原告的上述观点是否成立取决于对《商标法》第十九条第四款的含义及适用规则的解读,也即涉及到法律的解释。根据法律解释的基本原则,对法律条文的解释应当首先进行“文义解释”。所谓“文义解释”,是指“按照法律条文用语之语义及通常使用方式,以阐述法律之意义内容。法律解释必先由文义解释入手,且所作解释不能超过可能的文义。”《商标法》第十九条第四款明确规定,商标代理机构仅可以在“代理服务”上“申请商标注册”,在除此之外的其他商品或服务上则不得申请注册其他商标。该条款本身并未区分申请注册的商标系商标代理机构自用还是以牟利为目的进行注册,因此,无论商标代理机构是基于何种目的,只要是在代理服务之外的商品或服务上进行的注册申请,均属于该条款禁止的情形。当然,现行《商标法》之所以引入该条款,主要考虑因素确实在于禁止商标代理机构恶意注册商标进行牟利的行为。全国人民代表大会法律委员会于2013年6月26日所作的《关于<中华人民共和国商标法修正案(草案)>修改情况的汇报》有如下记载,“三、一些地方、部门、企业提出,实践中一些商标代理组织违反诚实信用原则,利用其业务上的优势帮助委托人进行恶意商标注册,甚至自己恶意抢注他人的商标牟利,建议进一步对商标代理活动予以规范。法律委员会经研究,建议增加以下规定:……三是明确商标代理组织不得自行申请注册商标牟利。”对此,笔者认为,立法机关在立法过程中的相应考虑可以作为理解适用法律的参考,但是根据法律解释的基本原则,对法律条文的解释应当首先进行文义解释。文义解释是法律解释的起点和终点,其他解释都必须以文义解释为基础,从文义解释出发。除非有极强的理由,如字面解释的结论有违基本法理、违背公序良俗等,否则不得通过其他的解释来推翻字面解释的结论。如果文义解释的结论是单一的,且经过验证并不违反立法目的,也不会造成体系冲突,就只能采取文义解释的办法。通过对《商标法》第十九条第四款进行文义解释可以明确得出前述结论的情况下,对该条款的理解无法仅因立法过程中的前述考虑因素而将其仅限定商标代理机构恶意注册商标进行牟利的情形,也即商标代理机构申请注册自用商标的情形同样应该受到《商标法》第十九条第四款的调整。

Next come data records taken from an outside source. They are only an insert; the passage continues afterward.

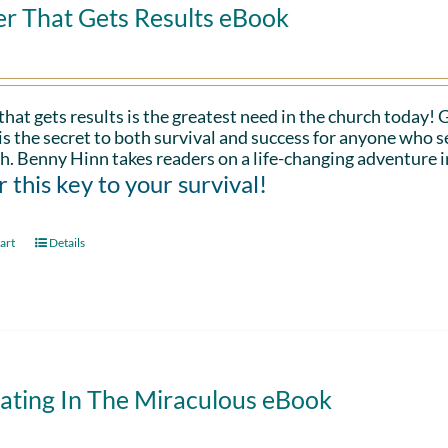
er That Gets Results eBook
that gets results is the greatest need in the church today!
is the secret to both survival and success for anyone who s
h. Benny Hinn takes readers on a life-changing adventure i
 this key to your survival!
art
Details
ating In The Miraculous eBook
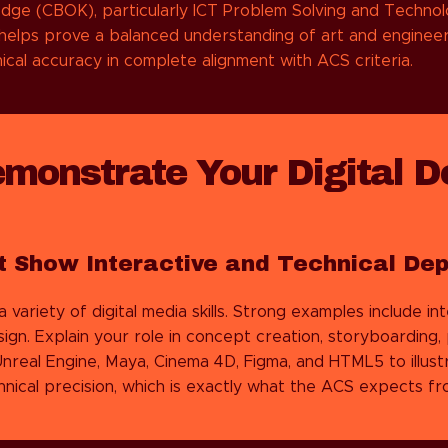
edge (CBOK), particularly ICT Problem Solving and Technol
helps prove a balanced understanding of art and enginee
nical accuracy in complete alignment with ACS criteria.
emonstrate Your Digital D
t Show Interactive and Technical Dep
riety of digital media skills. Strong examples include inte
gn. Explain your role in concept creation, storyboarding
nreal Engine, Maya, Cinema 4D, Figma, and HTML5 to illustr
nical precision, which is exactly what the ACS expects fro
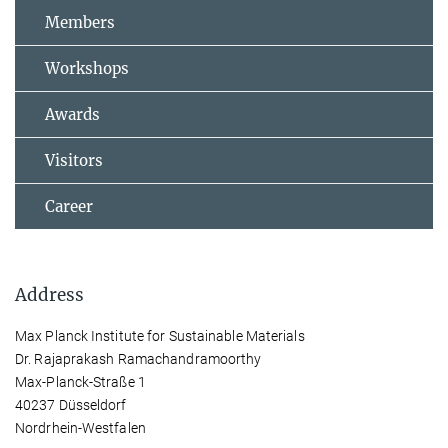
Members
Workshops
Awards
Visitors
Career
Address
Max Planck Institute for Sustainable Materials
Dr. Rajaprakash Ramachandramoorthy
Max-Planck-Straße 1
40237 Düsseldorf
Nordrhein-Westfalen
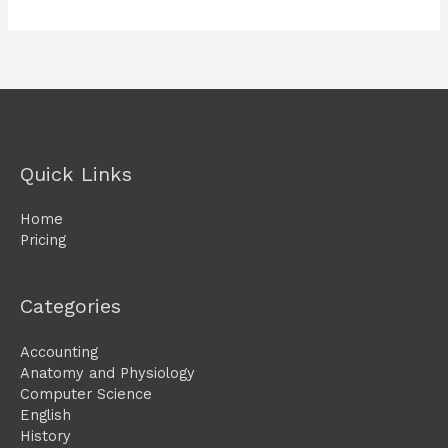
Quick Links
Home
Pricing
Categories
Accounting
Anatomy and Physiology
Computer Science
English
History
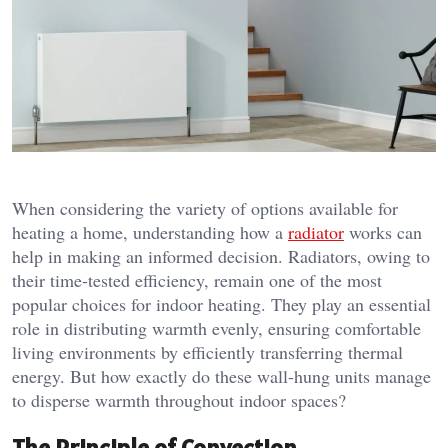
When considering the variety of options available for
heating a home, understanding how a
radiator
works can
help in making an informed decision. Radiators, owing to
their time-tested efficiency, remain one of the most
popular choices for indoor heating. They play an essential
role in distributing warmth evenly, ensuring comfortable
living environments by efficiently transferring thermal
energy. But how exactly do these wall-hung units manage
to disperse warmth throughout indoor spaces?
The Principle of Convection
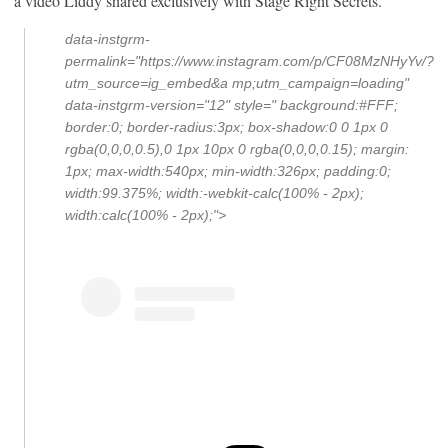
a video Liddy shared exclusively with Stage Right Secrets.
data-instgrm-
permalink="https://www.instagram.com/p/CF08MzNHyYv/?
utm_source=ig_embed&a mp;utm_campaign=loading"
data-instgrm-version="12" style=" background:#FFF;
border:0; border-radius:3px; box-shadow:0 0 1px 0
rgba(0,0,0,0.5),0 1px 10px 0 rgba(0,0,0,0.15); margin:
1px; max-width:540px; min-width:326px; padding:0;
width:99.375%; width:-webkit-calc(100% - 2px);
width:calc(100% - 2px);">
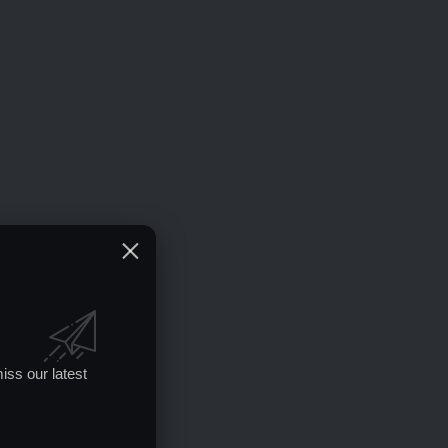
iss our latest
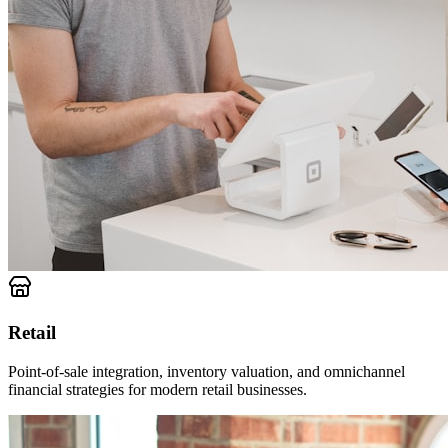
Retail
Point-of-sale integration, inventory valuation, and omnichannel
financial strategies for modern retail businesses.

二,如何理解《商标法》第十九条第四款中的“代理服务"

《商标法》第十九条第四款虽规定商标代理机构仅可以在“代理服务”上申请注册商标,但对于何为“代理服务”,《商标法》中并无明确规定。对这一问题的理解应当结合行政法规及规章的相关规定。《商标法实施条例》第八十四条规定,“商标法所称商标代理,是指接受委托人的委托,以委托人的名义办理商标注册申请、商标评审或者其他商标事宜”。此外,《商标代理管理办法》第六条第一款对商标代理行为作出了进一步规定:商标代理组织可以接受委托人委托,指定商标代理人办理下列代理业务:(一)代理商标注册申请、变更、续展、转让、异议、撤销、评审、侵权投诉等有关事项;(二)提供商标法律咨询,担任商标法律顾问;(三)代理其他有关商标事务。基于上述规定,“商标代理”的一个重要前提是“以委托人的名义”,且内容只能是办理商标注册申请、商标评审或者其他商标事宜。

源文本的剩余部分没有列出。